* _Task details_
For this exercise, please find the lines in the entries that include the word "Service" and copy them.

- - - -

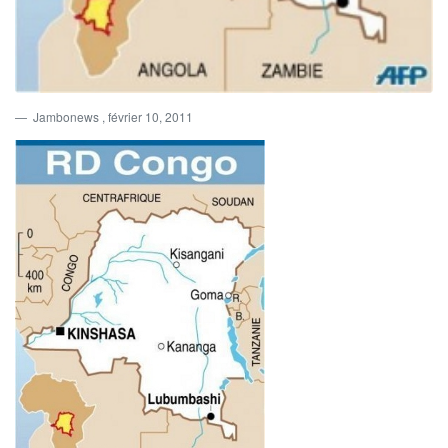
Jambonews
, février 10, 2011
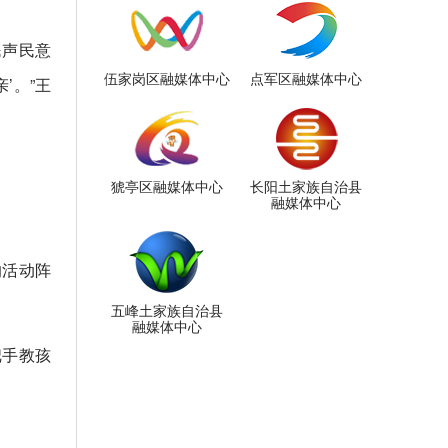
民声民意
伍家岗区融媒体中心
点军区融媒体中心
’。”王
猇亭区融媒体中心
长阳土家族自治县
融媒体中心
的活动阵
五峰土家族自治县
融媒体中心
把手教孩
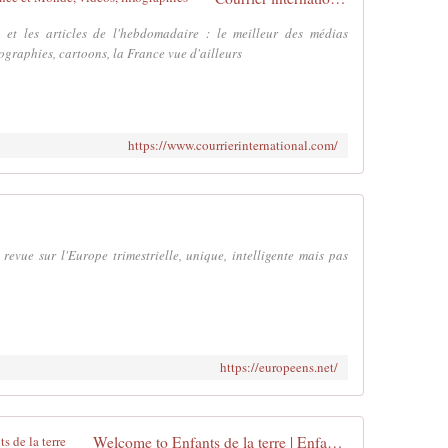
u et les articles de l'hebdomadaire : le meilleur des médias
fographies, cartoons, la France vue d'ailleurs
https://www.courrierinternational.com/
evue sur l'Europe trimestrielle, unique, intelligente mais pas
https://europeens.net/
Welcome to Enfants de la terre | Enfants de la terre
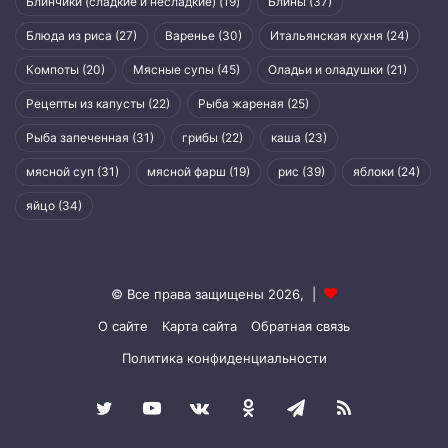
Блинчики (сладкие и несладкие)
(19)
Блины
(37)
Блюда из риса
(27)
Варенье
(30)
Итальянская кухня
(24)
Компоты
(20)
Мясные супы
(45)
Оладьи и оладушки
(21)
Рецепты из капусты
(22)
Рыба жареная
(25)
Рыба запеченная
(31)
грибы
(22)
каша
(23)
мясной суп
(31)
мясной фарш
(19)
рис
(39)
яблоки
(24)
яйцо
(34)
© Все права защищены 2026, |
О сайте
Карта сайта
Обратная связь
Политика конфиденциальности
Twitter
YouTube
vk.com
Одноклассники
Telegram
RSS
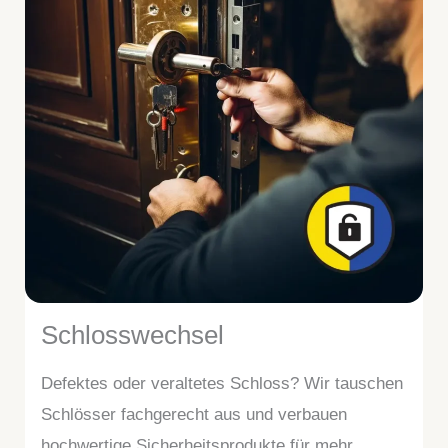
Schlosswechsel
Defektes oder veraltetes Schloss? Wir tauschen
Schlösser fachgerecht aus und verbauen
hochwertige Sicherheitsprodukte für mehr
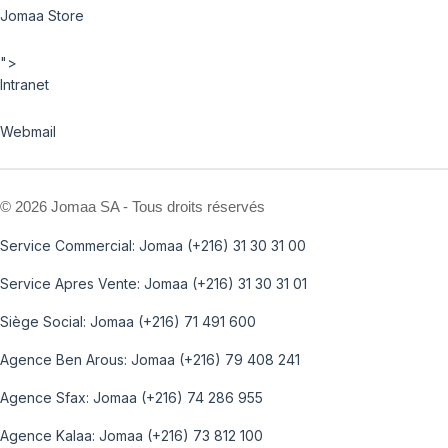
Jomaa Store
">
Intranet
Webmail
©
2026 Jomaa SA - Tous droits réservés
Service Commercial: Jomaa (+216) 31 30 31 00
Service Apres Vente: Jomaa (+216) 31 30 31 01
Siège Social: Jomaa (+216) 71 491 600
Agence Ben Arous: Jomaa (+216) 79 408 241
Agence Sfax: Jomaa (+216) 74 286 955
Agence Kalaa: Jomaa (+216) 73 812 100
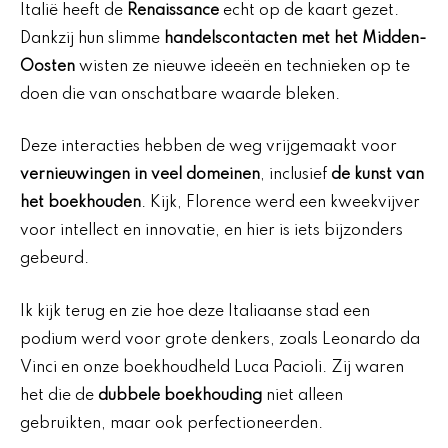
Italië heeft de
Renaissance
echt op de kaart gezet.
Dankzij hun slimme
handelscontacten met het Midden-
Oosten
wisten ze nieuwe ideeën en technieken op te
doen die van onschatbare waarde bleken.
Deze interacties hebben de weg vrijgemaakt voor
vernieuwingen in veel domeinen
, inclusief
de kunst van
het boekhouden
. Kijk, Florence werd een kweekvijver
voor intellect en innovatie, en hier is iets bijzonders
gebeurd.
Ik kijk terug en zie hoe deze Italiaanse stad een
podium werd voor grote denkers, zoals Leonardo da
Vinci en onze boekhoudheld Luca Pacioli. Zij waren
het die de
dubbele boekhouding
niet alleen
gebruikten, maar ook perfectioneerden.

- - - -

* _Answer box_
Service Commercial: Jomaa (+216) 31 30 31 00
Service Apres Vente: Jomaa (+216) 31 30 31 01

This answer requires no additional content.